Busy existing day to day, meeting needs and expectations, he missed his opportunities and his dreams eroded in the chase for survival.
And now, he was taking the journey back and he could not face it.
He took out his phone and, for the first time in three years, he called in sick. He could not work, he could barely focus on not crumbling down and start to cry.
Where is his character arch? He wants to become better, he wants to survive this and learn from it … but life is not like stories, in life the lesson is learnt slowly, if ever, and when you understand the meaning, it often is too late.
Sat on a bench he watches a bird gather little straws and fly away with them.
So useless! The bird will build the nest, it will lay eggs, it will work like mad to feed the chicks, they will grow up and leave. The bird will do the same, on and on, again and again, until one day it will not be able to do it anymore.

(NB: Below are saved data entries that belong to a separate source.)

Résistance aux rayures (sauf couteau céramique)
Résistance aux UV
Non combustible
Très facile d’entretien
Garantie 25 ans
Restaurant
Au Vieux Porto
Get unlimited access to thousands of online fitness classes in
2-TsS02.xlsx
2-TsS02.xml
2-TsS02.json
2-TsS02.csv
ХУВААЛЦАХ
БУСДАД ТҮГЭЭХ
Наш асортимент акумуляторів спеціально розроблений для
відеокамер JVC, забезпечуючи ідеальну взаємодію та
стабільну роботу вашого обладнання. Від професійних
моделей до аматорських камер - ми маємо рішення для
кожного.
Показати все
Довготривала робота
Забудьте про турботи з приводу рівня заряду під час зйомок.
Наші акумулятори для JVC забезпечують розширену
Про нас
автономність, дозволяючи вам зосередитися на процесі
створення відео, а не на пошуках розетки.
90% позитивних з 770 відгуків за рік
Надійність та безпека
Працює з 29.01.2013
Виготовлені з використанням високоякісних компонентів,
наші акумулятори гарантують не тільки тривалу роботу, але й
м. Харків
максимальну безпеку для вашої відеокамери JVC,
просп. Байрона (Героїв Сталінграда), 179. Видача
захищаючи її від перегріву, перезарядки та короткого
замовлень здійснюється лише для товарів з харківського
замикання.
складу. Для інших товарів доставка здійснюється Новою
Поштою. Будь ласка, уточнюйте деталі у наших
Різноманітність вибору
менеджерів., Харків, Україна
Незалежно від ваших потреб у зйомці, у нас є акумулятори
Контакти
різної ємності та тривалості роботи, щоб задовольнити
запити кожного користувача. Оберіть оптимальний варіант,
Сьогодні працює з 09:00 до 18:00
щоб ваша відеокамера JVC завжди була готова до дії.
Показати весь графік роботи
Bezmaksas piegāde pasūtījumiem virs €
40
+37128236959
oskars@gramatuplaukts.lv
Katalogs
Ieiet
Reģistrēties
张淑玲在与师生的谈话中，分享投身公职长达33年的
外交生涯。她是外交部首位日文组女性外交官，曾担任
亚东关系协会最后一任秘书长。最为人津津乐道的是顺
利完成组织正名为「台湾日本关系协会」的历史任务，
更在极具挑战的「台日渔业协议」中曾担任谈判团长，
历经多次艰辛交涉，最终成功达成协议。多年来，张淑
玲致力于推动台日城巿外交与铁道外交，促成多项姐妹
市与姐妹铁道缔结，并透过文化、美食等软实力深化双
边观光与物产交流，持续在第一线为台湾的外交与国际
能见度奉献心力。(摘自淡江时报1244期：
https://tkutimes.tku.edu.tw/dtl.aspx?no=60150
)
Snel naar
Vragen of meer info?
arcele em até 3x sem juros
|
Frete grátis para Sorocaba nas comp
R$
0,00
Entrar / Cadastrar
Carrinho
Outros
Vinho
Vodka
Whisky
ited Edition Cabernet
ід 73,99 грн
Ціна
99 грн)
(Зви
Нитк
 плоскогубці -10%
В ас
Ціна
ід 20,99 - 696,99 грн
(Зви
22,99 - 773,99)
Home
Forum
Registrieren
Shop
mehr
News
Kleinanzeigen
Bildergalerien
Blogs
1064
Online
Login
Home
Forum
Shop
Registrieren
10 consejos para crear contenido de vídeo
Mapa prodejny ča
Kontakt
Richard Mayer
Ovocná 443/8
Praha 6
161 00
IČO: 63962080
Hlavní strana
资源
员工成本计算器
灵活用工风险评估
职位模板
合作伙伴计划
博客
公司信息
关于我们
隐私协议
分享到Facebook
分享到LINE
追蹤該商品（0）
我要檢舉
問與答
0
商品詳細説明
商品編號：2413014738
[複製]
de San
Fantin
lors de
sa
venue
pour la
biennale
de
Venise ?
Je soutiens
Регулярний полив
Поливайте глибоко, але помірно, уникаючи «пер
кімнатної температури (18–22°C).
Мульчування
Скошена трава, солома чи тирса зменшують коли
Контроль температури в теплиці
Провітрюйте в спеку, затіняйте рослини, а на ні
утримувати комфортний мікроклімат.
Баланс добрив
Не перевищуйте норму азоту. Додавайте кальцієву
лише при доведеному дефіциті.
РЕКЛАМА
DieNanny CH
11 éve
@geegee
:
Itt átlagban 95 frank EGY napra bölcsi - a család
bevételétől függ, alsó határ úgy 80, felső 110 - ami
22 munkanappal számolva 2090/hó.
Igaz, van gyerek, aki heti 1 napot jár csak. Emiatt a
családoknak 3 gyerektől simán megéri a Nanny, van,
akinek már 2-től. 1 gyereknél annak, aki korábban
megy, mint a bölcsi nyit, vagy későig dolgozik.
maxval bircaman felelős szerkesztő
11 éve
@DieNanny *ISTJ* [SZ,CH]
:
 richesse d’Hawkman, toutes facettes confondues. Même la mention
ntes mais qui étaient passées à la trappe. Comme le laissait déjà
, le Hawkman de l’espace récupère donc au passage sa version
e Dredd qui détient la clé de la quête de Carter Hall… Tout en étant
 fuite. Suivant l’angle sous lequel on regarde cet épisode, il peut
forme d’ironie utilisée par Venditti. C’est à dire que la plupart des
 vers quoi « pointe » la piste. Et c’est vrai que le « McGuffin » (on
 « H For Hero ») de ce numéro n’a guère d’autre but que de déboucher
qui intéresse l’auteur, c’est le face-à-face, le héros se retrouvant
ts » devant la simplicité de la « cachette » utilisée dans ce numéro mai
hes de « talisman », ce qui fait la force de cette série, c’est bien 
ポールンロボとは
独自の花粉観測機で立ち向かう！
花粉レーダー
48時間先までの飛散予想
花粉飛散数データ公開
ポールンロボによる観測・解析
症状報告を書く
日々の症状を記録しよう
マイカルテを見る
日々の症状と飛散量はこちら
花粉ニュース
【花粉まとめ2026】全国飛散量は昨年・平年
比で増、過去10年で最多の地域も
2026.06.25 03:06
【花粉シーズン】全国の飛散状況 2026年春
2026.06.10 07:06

But the bird does not care, the bird will work towards its purpose tirelessly at all times for as long as it can.
The bird is a survivor and a fighter.
The sight of the little bird ambitiously carrying large stacks of grass soothes his aching soul. He wonders how does it do it? Sometimes the grass stack is so large that the bird can barely see where it is going? Or is that just his projection?
Maybe the bird knows where it is going even when the grass is too tall and the load too heavy?
Maybe.
He gets up and calls his wife.
‘Meet me in the park!’
Worried, she rushes over after dropping the children to school.
‘Are you ok?’, she does not ask him about work.
‘Yes, let’s have coffee!’
They sit at a little cafe in the park and they watch the birds. They don’t talk about anything else. She totally understands his point about the large load of grass. That little bird is a super star!
‘How are you?’, he cannot remember the last time he asked her.
‘Getting old.’, she smiles.
They hold hands.
‘What do you want to do during the weekend?’
‘I don’t know … something different!’
‘Ok, we will do that then.’
No character arch, no epiphany, just life as we know it.